August 2023 - OpenAI launches GPTBot; 5% of top 1,000 websites block it at launch
June 2024 - Cloudflare introduces feature to block AI scrapers and crawlers; AI bots accessed approximately 39% of top one million internet properties
July 2024 - Cloudflare reveals extensive AI bot activity across its network; only 2.98% of properties had implemented countermeasures
August 3, 2024 - GPTBot blocked by 35.7% of top 1,000 websites, a seven-fold increase from the 5% blocking rate at launch
July 21, 2025 - ChatGPT referral traffic drops 52% as OpenAI adjusts citation weighting; Reddit and Wikipedia citations surge
July 30, 2025 - Over 80 media executives rally against AI scraping at IAB Tech Lab summit in New York
November 4-5, 2025 - Investigation reveals Common Crawl supplied paywalled content to AI companies including OpenAI, Google, Anthropic, and others
November 6, 2025 - Microsoft Clarity research shows AI referral traffic grew 155.6% over eight months while converting to sign-ups at 1.66% versus 0.15% from search
December 9, 2025 - OpenAI revises ChatGPT crawler documentation, removing training language from OAI-SearchBot description
December 20, 2025 - Cloudflare data shows AI crawlers account for 4.2% of HTML requests as global internet traffic grows 19% in 2025
December 31, 2025 - Research from Rutgers and Wharton finds AI crawler blocking led to 23.1% total traffic decline and 13.9% human traffic decline
January 12, 2026 - Reuters Institute survey of 280 media executives finds publishers expect additional 43% traffic decline over three years
March 19, 2026 - Czech publishers gain updated robots.txt framework under SPIR standard covering both AI training and real-time retrieval bots
March 19, 2026 - BuzzStream publishes study of 4 million AI citations showing blocking crawlers does not reliably reduce citation rates across ChatGPT, Gemini, AI Overviews, and AI Mode

Summary

Who: BuzzStream, a digital PR and link-building platform, published the research.

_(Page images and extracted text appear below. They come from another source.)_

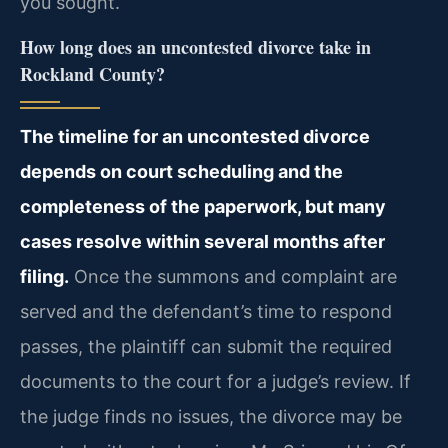
you sought.
How long does an uncontested divorce take in
Rockland County?
The timeline for an uncontested divorce
depends on court scheduling and the
completeness of the paperwork, but many
cases resolve within several months after
filing.
Once the summons and complaint are
served and the defendant’s time to respond
passes, the plaintiff can submit the required
documents to the court for a judge’s review. If
the judge finds no issues, the divorce may be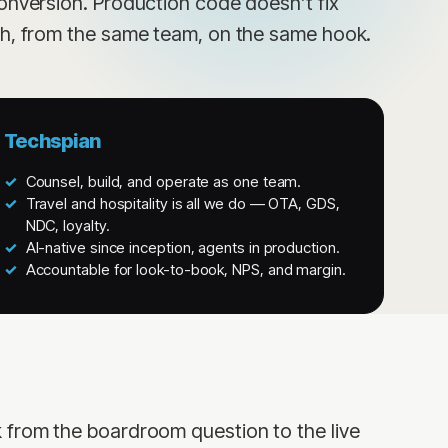
onversion. Production code doesn’t fix
th, from the same team, on the same hook.
Techspian
Counsel, build, and operate as one team.
Travel and hospitality is all we do — OTA, GDS,
NDC, loyalty.
AI-native since inception, agents in production.
Accountable for look-to-book, NPS, and margin.
 from the boardroom question to the live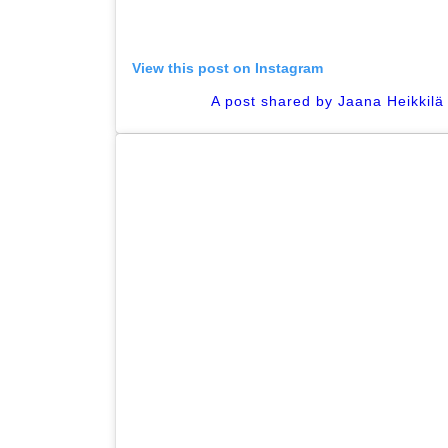
View this post on Instagram
A post shared by Jaana Heikkilä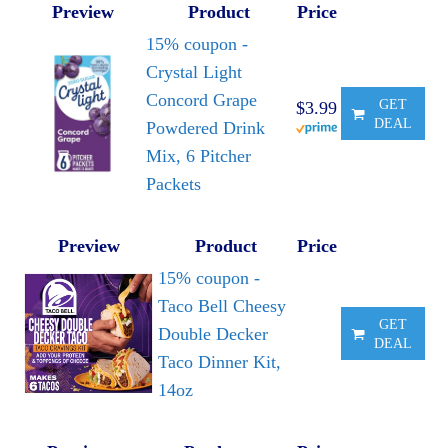
Preview
Product
Price
15% coupon -
Crystal Light
Concord Grape
GET
$3.99
DEAL
Powdered Drink
Mix, 6 Pitcher
Packets
Preview
Product
Price
15% coupon -
Taco Bell Cheesy
GET
Double Decker
DEAL
Taco Dinner Kit,
14oz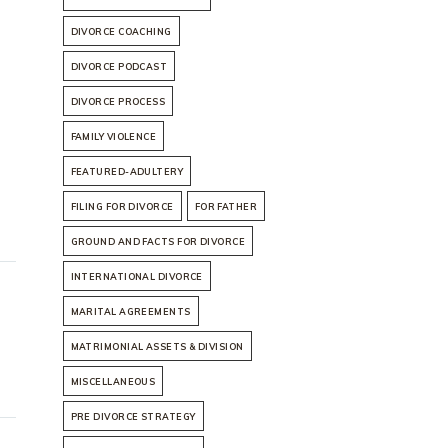
DIVORCE COACHING
DIVORCE PODCAST
DIVORCE PROCESS
FAMILY VIOLENCE
FEATURED-ADULTERY
FILING FOR DIVORCE
FOR FATHER
GROUND AND FACTS FOR DIVORCE
INTERNATIONAL DIVORCE
MARITAL AGREEMENTS
MATRIMONIAL ASSETS & DIVISION
MISCELLANEOUS
PRE DIVORCE STRATEGY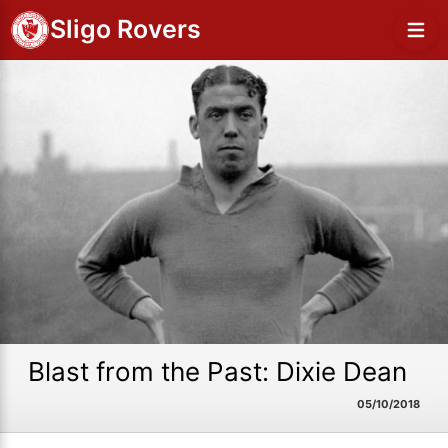
Sligo Rovers
Blast from the Past: Dixie Dean
05/10/2018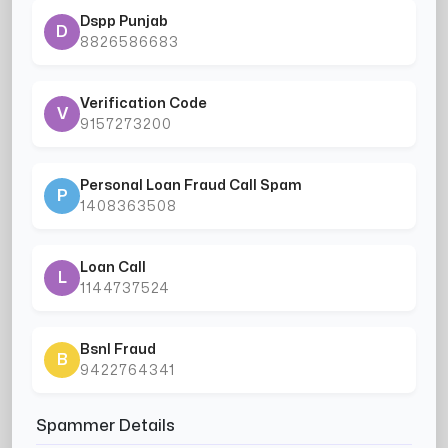
Dspp Punjab
D
8826586683
Verification Code
V
9157273200
Personal Loan Fraud Call Spam
P
1408363508
Loan Call
L
1144737524
Bsnl Fraud
B
9422764341
Spammer Details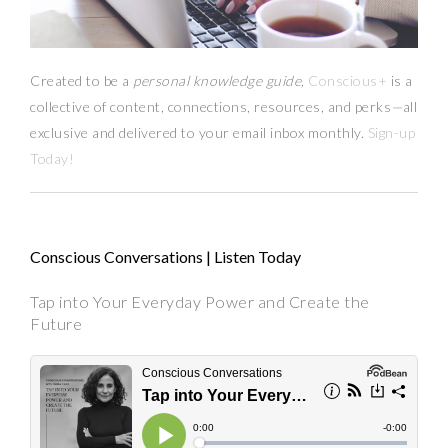
Created to be a
personal knowledge guide,
Conscious+
is a
collective of content, connections, resources,
and
perks
—
all
exclusive and delivered to your email inbox monthly.
Sign-up
Today!
Conscious Conversations | Listen Today
Tap into Your Everyday Power and Create the
Future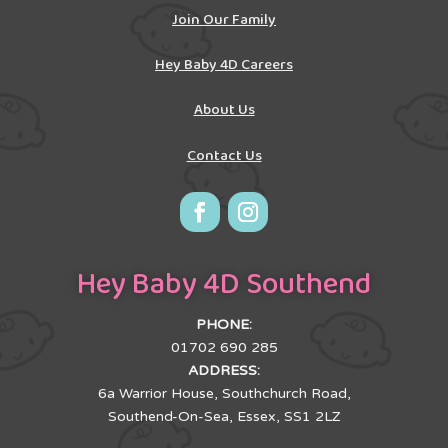
Join Our Family
Hey Baby 4D Careers
About Us
Contact Us
Hey Baby 4D Southend
PHONE:
01702 690 285
ADDRESS:
6a Warrior House, Southchurch Road,
Southend-On-Sea, Essex, SS1 2LZ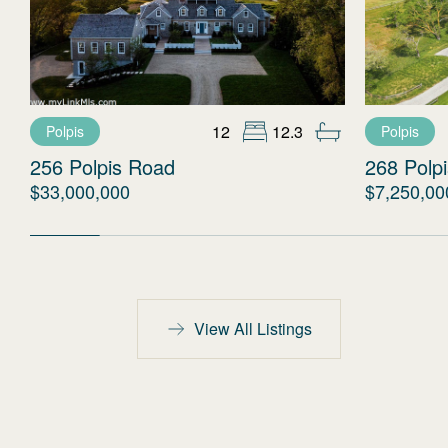
12
12.3
Polpis
Polpis
256 Polpis Road
268 Polp
$33,000,000
$7,250,00
View All Listings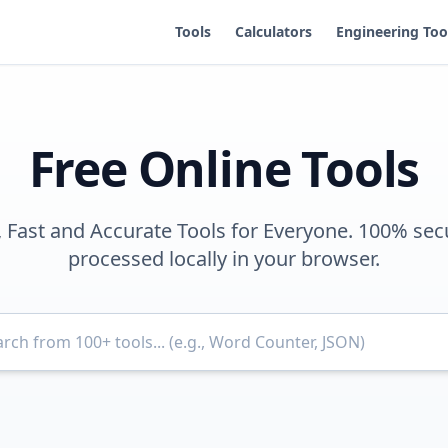
Tools
Calculators
Engineering Too
Free Online Tools
, Fast and Accurate Tools for Everyone. 100% sec
processed locally in your browser.
Search for tools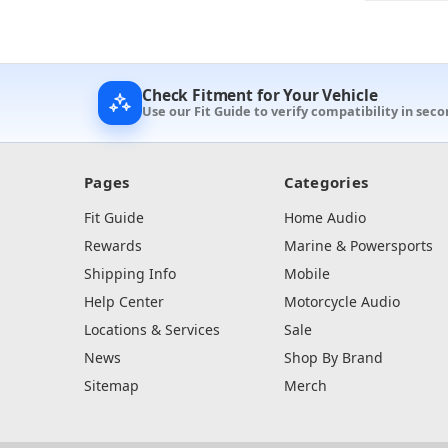
Check Fitment for Your Vehicle
Use our Fit Guide to verify compatibility in sec
Pages
Categories
Fit Guide
Home Audio
Rewards
Marine & Powersports
Shipping Info
Mobile
Help Center
Motorcycle Audio
Locations & Services
Sale
News
Shop By Brand
Sitemap
Merch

Vince Nero, Director of Content Marketing, authored the study using citation data from Citation Labs' XOFU tool. The findings affect news publishers, digital marketers, SEO professionals, and anyone managing content access policies in relation to AI platforms.

What: A study of 4 million AI citations from 3,600 prompts found that news publishers blocking AI crawlers via robots.txt still appeared in the vast majority of AI-generated citations. Among sites blocking ChatGPT-User, 70.6% still appeared in citations. Among sites blocking Google-Extended, 92.3% still appeared. Roughly 95% of ChatGPT citations came from sites blocking training bots, and around 70% came from sites blocking retrieval bots.

When: The study was published on March 19, 2026, as the third part of a multi-part research series examining AI citation behaviour across major platforms.

Where: The citation data was drawn from ChatGPT, Gemini, Google AI Overviews, and Google AI Mode across 10 industries. The robots.txt blocking analysis focused on the top 50 news sites blocking specific AI crawlers.

Why: The study matters because publishers have invested significant effort in blocking AI crawlers as a content protection strategy. The data suggests this approach does not reliably prevent AI citation, raising questions about the effectiveness of robots.txt as a control mechanism and about how AI systems actually retrieve the content they cite. This has direct implications for how marketers and publishers measure AI search visibility, set access policies, and understand the relationship between technical controls and content distribution in AI-powered environments.